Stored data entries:
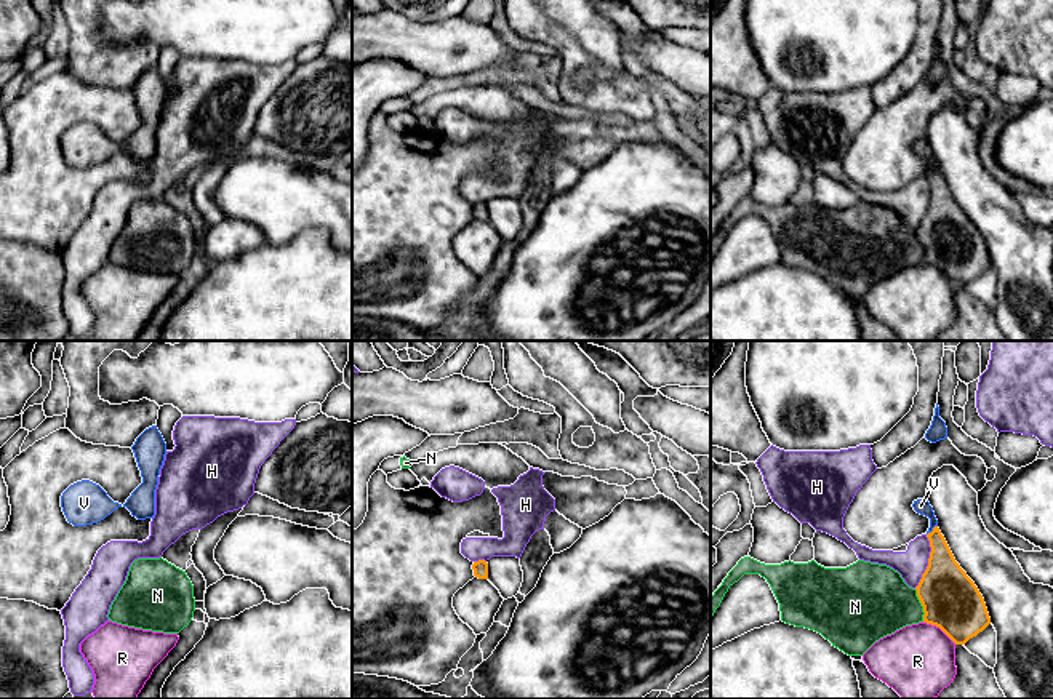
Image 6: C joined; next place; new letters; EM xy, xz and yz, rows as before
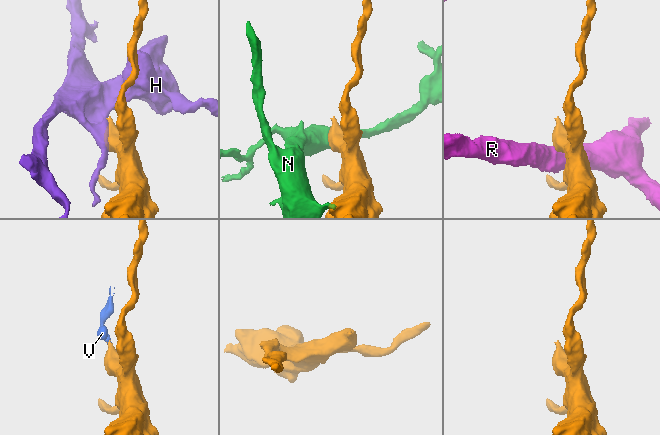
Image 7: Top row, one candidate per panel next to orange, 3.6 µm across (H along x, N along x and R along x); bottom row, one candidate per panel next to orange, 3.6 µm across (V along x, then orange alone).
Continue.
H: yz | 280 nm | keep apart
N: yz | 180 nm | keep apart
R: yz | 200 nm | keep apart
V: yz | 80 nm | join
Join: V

...

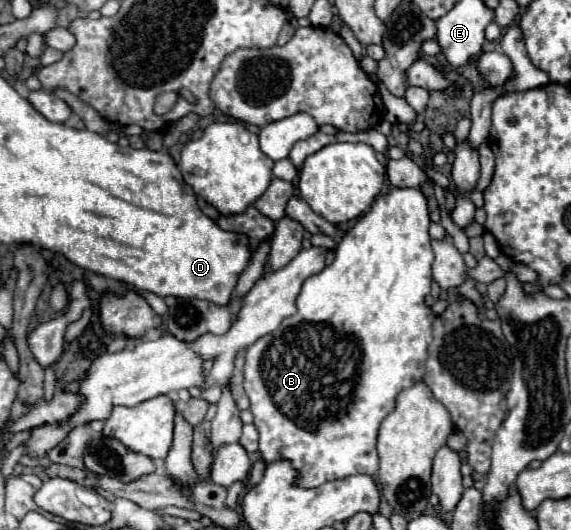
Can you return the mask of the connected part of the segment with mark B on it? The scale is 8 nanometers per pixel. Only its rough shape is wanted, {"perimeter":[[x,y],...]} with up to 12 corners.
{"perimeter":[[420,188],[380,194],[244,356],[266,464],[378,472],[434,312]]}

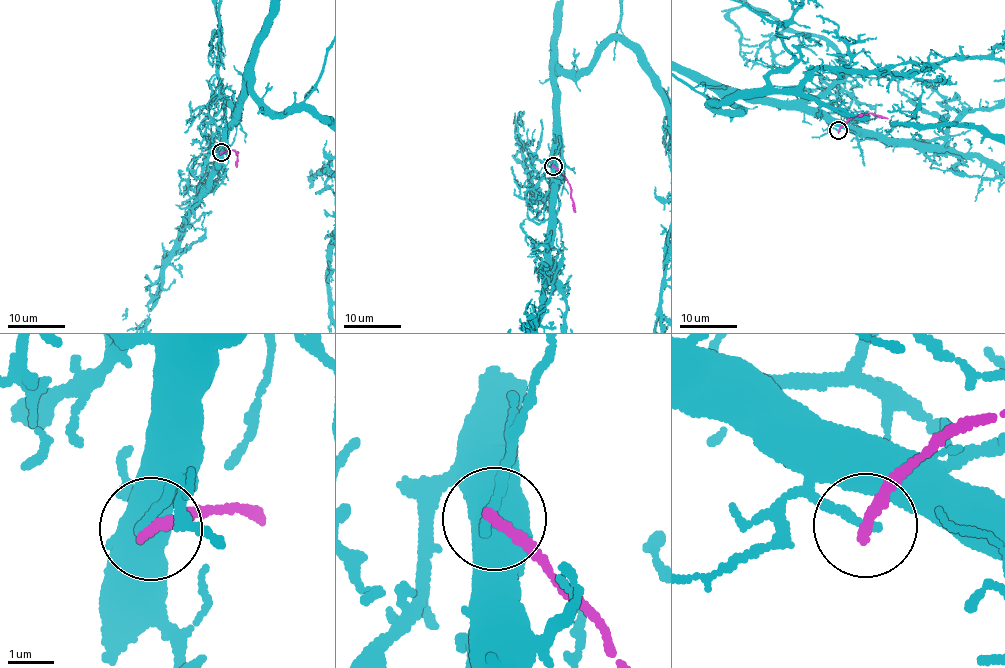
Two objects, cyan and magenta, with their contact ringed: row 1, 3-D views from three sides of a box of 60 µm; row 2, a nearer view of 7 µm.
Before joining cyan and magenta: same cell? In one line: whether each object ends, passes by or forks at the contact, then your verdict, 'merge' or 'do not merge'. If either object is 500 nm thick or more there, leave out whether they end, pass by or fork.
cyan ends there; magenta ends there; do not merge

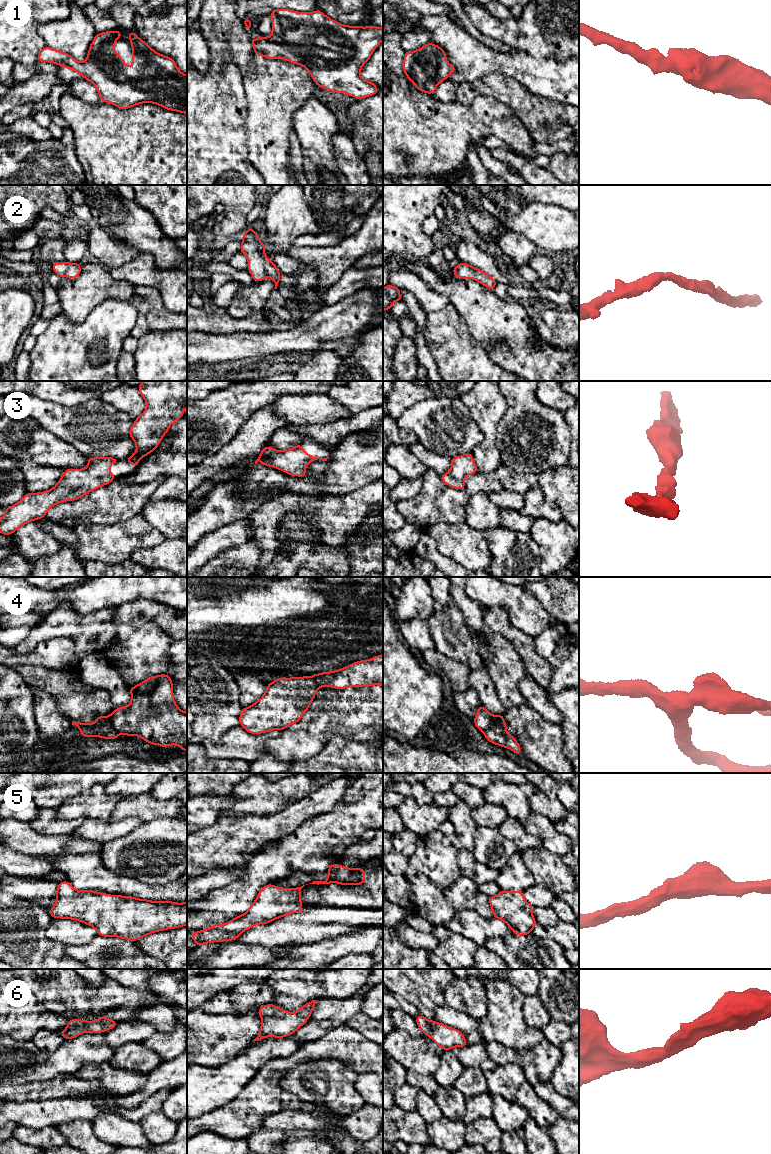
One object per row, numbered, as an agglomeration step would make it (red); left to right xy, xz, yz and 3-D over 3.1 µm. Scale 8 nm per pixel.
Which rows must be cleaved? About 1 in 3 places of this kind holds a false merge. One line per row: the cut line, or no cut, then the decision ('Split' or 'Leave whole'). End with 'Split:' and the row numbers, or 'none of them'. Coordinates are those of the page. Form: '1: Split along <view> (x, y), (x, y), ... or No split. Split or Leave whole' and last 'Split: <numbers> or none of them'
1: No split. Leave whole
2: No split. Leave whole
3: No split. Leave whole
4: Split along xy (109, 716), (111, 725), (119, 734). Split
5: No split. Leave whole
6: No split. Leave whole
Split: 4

[WHAT IS BEING ASKED] Where a line in the data contains the string "Image", add it to your count, and give only the final number.

[EXPECTED ANSWER] 2